Palavramor IV: desimaginar

Depois de muito tempo buscando entender a frieza daquele que pensava que era seu, sentiu nele uma mudança: eventualmente ouvia a voz dele em seu ouvido, por vezes sentia que ele tentava abraça-la, tirar fotos com ela tornara-se algo que ele esporadicamente fazia – tudo isso um contraste com o nunca que antecedia todas essas ações. Mostrar pra ela que sua presença fazia diferença: parecia ser esse seu parco e tosco empenho. Estranhamente, ela via isso com uma alegria própria à indiferença. Não que não ficasse feliz que ele fizesse isso: ficava. Mas já não sentia o temor que antecede a perda, o frio no corpo que antecede a ausência do calor do outro, a lágrima disfarçada que insiste em vir fazer companhia quando não há ninguém. Nada disso se fazia presente. Se sentia livre dele, como se sua ausência fosse agora uma questão puramente lógica: presente, ausente, valores numa tabela, nada mais. Havia começado um processo que sempre fazia desde sua infância: estava desimaginando.

Desde pequena era capaz de fazer isso com as coisas das quais desistia. Enquanto as outras crianças lutavam para deixar as coisas ir, ela as abandonava com facilidade – quando se decidia. Podia deixar de falar com uma pessoa, ignorar que algo sumiu, mudar de cidade, tudo com muita facilidade.
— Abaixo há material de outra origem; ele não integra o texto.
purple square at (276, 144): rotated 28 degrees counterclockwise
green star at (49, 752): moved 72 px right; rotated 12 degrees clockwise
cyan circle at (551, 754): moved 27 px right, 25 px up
Era imaginativa e construía narrativas longuíssimas. Mas não era só boa em construir longas histórias para se cercar de um mundo um tanto mais belo e mágico do que aquele que ela e todos viviam. Se sabia boa em desmaterializar seu afeto, suas imaginações, suas esperanças, suas projeções, seu brilho no olhar ao ver a pessoa ou chegar no lugar, as manias e cacoetes que compartilhavam caso fossem próximos, etc. Era capaz de desimaginar a ponto da coisa nem sequer parecer ter existido ou de a pessoa se perguntar se algum dia teve um vínculo com aquele ser que agora a olhava com a falta de afetação própria a um funcionário ao ter de fazer seu trabalho quando poderia estar dormindo.

Era um processo longo. O coração se desligava primeiro, como que recusando a bombear o sangue ao corpo de uma relação que estava destinada morrer e, quando putrefato, ser enterrado. A vitalidade desaparecia devagar. A relação, outrora motivo de agitação, se tornava apenas assunto. Logo depois eram os pulmões que se desligavam. O ar que respirava era só seu. Um ar já mais leve do que o daquele lugar venenoso. Fazia isso quando via que o lugar era realmente venenoso e que corria o risco de deixar seu rosto macilento, sua beleza apagada pela corrosão da espera. Por último, seu cérebro dali se desligava, os pensamentos e os impulsos elétricos não mais reagindo a nada daquilo que existia em sua frente.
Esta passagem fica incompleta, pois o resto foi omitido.